Your answer must hold only the lines below from the line containing "CAST X PURPLE TROUT MINI-PILKER" through the line containing "FÜR DAS ULTRALEICHTFISCHEN VOM BO", each reproduced exactly.

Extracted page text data
= = = = = = =

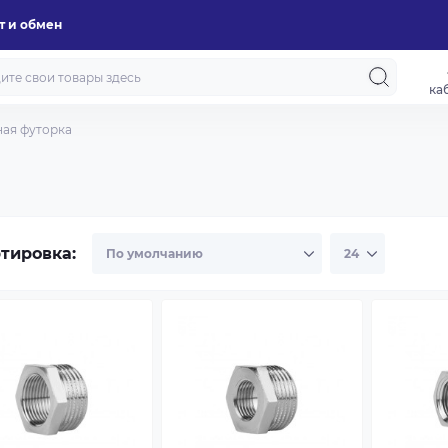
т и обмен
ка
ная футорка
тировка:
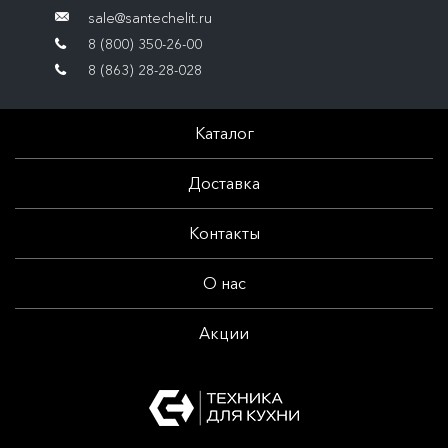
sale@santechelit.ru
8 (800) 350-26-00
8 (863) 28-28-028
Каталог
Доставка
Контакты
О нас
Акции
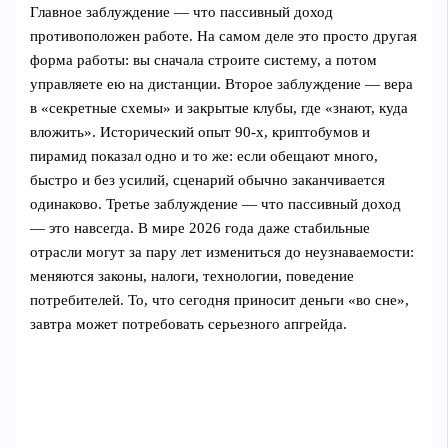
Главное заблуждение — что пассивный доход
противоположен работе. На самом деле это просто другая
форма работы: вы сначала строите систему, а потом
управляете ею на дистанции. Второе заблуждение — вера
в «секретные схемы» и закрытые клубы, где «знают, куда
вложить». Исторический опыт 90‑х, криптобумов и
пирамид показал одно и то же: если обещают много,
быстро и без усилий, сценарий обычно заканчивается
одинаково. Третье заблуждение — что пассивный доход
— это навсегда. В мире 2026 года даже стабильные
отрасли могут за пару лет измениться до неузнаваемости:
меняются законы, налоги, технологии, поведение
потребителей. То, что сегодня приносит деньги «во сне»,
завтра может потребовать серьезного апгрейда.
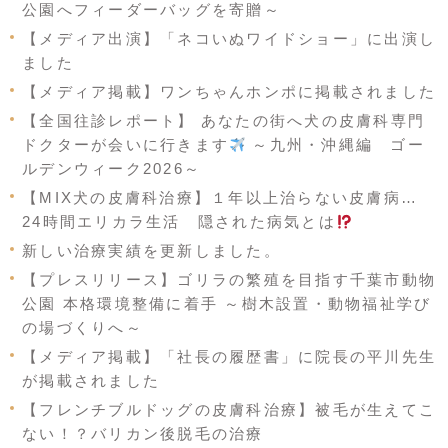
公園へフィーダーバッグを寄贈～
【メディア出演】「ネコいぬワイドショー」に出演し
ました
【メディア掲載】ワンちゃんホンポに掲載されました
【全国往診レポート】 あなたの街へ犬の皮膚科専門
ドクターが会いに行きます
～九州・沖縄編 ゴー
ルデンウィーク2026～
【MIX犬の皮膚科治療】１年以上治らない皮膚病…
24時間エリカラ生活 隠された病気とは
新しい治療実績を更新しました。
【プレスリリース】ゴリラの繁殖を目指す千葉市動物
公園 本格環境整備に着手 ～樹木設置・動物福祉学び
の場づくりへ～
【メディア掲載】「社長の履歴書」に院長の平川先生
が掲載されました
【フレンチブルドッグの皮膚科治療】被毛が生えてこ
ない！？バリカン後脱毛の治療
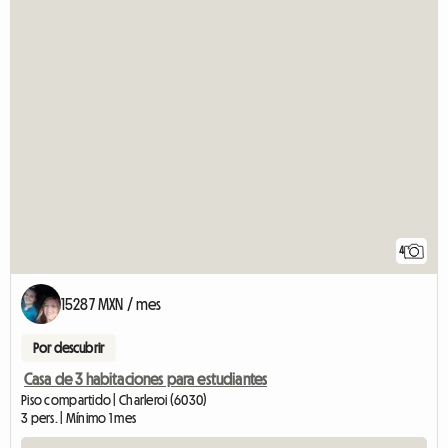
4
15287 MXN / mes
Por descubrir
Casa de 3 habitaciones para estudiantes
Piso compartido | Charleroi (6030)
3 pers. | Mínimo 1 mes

= = = = = = =

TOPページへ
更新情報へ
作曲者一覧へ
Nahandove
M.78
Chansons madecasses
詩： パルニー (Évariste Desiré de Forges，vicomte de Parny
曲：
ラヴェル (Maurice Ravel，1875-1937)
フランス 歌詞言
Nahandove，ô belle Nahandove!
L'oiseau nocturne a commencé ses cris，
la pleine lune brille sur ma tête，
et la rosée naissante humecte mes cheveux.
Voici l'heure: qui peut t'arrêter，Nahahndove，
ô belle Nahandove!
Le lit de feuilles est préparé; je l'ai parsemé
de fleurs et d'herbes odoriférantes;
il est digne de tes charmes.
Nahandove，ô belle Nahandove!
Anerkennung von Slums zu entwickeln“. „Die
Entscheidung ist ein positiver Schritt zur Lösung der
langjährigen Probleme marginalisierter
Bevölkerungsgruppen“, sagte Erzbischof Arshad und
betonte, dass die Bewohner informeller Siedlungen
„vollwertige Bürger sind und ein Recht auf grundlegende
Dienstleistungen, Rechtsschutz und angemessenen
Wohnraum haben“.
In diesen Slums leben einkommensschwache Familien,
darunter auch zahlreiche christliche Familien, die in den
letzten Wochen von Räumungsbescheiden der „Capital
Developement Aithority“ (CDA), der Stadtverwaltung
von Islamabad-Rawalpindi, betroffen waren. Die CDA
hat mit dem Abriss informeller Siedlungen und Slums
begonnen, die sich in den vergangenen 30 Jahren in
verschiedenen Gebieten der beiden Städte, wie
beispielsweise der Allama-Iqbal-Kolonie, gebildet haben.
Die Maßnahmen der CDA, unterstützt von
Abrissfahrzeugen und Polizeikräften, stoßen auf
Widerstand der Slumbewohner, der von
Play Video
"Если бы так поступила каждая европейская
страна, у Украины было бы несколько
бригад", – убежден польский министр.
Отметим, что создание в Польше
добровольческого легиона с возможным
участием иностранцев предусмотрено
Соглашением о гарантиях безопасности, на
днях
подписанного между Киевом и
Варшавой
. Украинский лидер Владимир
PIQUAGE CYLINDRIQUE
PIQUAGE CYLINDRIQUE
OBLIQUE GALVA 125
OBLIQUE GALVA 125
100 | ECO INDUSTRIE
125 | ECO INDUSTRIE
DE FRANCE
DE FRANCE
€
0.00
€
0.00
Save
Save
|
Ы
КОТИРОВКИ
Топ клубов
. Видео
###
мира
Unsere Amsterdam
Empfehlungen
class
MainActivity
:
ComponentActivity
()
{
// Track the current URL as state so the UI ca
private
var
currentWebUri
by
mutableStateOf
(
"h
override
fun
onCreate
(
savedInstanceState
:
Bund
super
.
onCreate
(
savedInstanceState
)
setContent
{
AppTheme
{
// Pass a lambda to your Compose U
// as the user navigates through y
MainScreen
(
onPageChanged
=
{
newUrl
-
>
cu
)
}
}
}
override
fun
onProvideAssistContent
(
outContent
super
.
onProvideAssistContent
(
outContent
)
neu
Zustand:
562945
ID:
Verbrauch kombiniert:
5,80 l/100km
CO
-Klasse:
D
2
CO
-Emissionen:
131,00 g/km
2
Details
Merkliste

= = = = = = =

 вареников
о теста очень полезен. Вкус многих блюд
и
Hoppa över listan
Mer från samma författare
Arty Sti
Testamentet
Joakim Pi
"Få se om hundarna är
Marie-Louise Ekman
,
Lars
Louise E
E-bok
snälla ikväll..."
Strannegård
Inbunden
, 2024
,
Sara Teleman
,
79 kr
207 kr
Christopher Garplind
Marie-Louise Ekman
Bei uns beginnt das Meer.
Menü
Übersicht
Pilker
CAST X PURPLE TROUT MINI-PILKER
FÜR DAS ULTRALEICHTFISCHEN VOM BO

= = = = = = =

*Output:*
CAST X PURPLE TROUT MINI-PILKER
FÜR DAS ULTRALEICHTFISCHEN VOM BO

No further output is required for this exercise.